Alex G – ‘God Saves The Animals’

Alex G – ‘God Saves The Animals’

Album / Domino / 23.09.22
Folk 3.0

Alex G n’a pas trente ans et sort déjà son neuvième album.  Acclamé à domicile depuis quelques années, le natif de Pennsylvanie a un succès plus confidentiel de notre côté de l’Atlantique. Les américains ont peut-être un don pour identifier les ovnis et les reconnaitre à leur juste valeur.

Le parcours d’Alex Giannascoli est celui d’un type guidé par le plaisir de l’expérimentation, de la production, et du songwriting depuis ses 11 ans, âge ou il bidouillait déjà sur sa guitare et le Mac de ses parents, avec ce que cela offre comme double possibilité : celles de la composition et de la production. Son premier album sort lorsqu’il a 17 ans, totalement D.I.Y., une marque de fabrique qu’il conservera des années durant. À vrai dire, God Save The Animals est même son premier opus enregistré avec l’aide de professionnels, dans six studios différents. Le fait de confier le mixage à divers techniciens vient sceller la curiosité et les volontés exploratrices du jeune homme, et leur donner une ampleur nouvelle, même si ces caractéristiques étaient déjà palpables sur les disques précédents, en particulier sur son prédécesseur House Of Sugar.

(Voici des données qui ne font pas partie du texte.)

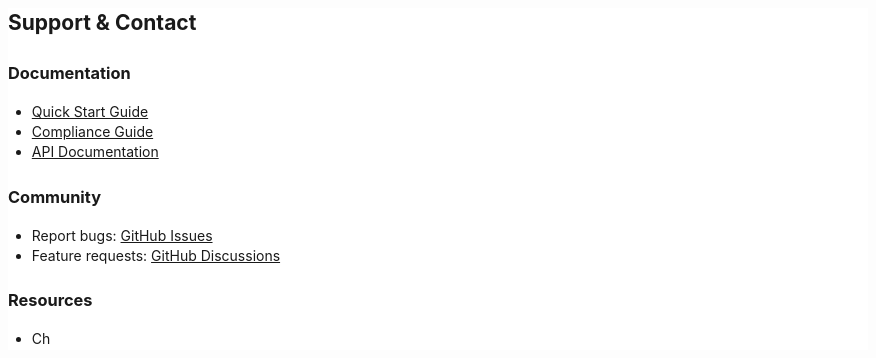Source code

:## Support & Contact

### Documentation
- [Quick Start Guide](docs/QUICKSTART.md)
- [Compliance Guide](docs/COMPLIANCE_GUIDE.md)
- [API Documentation](docs/API.md)

### Community
- Report bugs: [GitHub Issues](https://github.com/yourusername/repo/issues)
- Feature requests: [GitHub Discussions](https://github.com/yourusername/repo/discussions)

### Resources
- Ch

Giannascoli vient donc d’une folk DIY qui aime jouer avec les expérimentations d’arrière- plan, et s’il aime citer Elliott Smith en influence majeure, ses premières productions nous auraient davantage conduites à Sentridoh ou aux premiers albums de chambre de Smog. Par le sens particulier du jeu sonore de chaque titre, l’américain prend des distances avec ses qualités intrinsèques de songwriter dans la manière de les présenter. Un recul ludique qui flirte avec une forme d’autodérision de production, et qui le différencie en cela du chanteur de Between The Bars ou de ses émules, comme Andy Shauf pour ne citer que lui.

Le transition technique ou le transfert de compositions très marquées par le do it yourself et enregistrées à la maison, à un studio d’enregistrement pro est souvent une épreuve du feu, l’artiste perdant en intensité émotive et en signes distinctifs ce qu’il gagnera en qualité acoustique. Et l’idée de confier ses titres à plusieurs techniciens en tirant le meilleur d’eux-mêmes constituera à n’en pas douter un tournant dans la carrière d’Alex G.

Tout semble être un possible terrain de jeu dans God Save The Animals. Tout est questionné, abordé par la tangente. Alex G n’affectionne rien autant que le dérapage contrôlé. Dès After All, on ne sait s’il a pitché sa voix ou s’il a confié le lead à Molly Germer, avant d’opter en fin de titre pour cette option. Runner transpire l’Amérique, et assure une belle place à l’intéressé sur le podium des songwriters les plus doués du moment. Le narrateur du titre semble être un chien qui a fait plein de bêtises, une trame suivie à plusieurs reprises : ainsi, sur Mission, on peut entendre le chanteur se vanter d’avoir été sage et de ne pas être allé à la cuisine… À musique d’ovni, paroles hors-sol. Ces traits extra-terrestres créent des passerelles d’analogies avec Big Thief, monument d’une folk toujours à la marge. Et force est de constater que la comparaison est aussi flatteuse que méritée. La voix est parfois mise à l’envers, parfois autotunée (Cross The Sea) donnant au morceau une prestance de RnB déglinguée ou d’hyperpop auto-dérisoire. En même temps, avec des paroles comme ‘I Have To Put The Cocaine In The Vaccine’ chanté sur un air d’easy listening, difficile de ne pas sourire.

Toutes ces distances, le socle ludique du tout, ainsi que les timbres différents apportés par autant d’ingé-sons auraient pu déboucher sur un ensemble indigeste ou surfait. Il n’en est rien. C’est même l’exact opposé qui se produit. Il y a une cohérence de l’ensemble, et la pureté de Miracles, sommet émotionnel de l’album, vient colorer de ses lueurs le reste de ce neuvième long format. L’autodérision elle-même se charge de force poétique, et l’amusement à la lecture des paroles se teinte d’une empathie réelle pour les animaux, comme l’illustre la pochette de sa soeur Rachel Giannascoli, également aux frontières du kitsch mais recélant bien plus de qualités qu’il n’y parait au premier regard. Il aura fallu du temps pour que la musique d’Alex G atteigne ce stade de maturation. Depuis 2010 et son premier album, cela nous fait un bon douze ans d’âge. Pour le whisky, c’est un signe de qualité. Pour la musique d’Alex G, tout autant. On parierait d’ailleurs aisément qu’elle compte bientôt parmi les meilleures de la cave.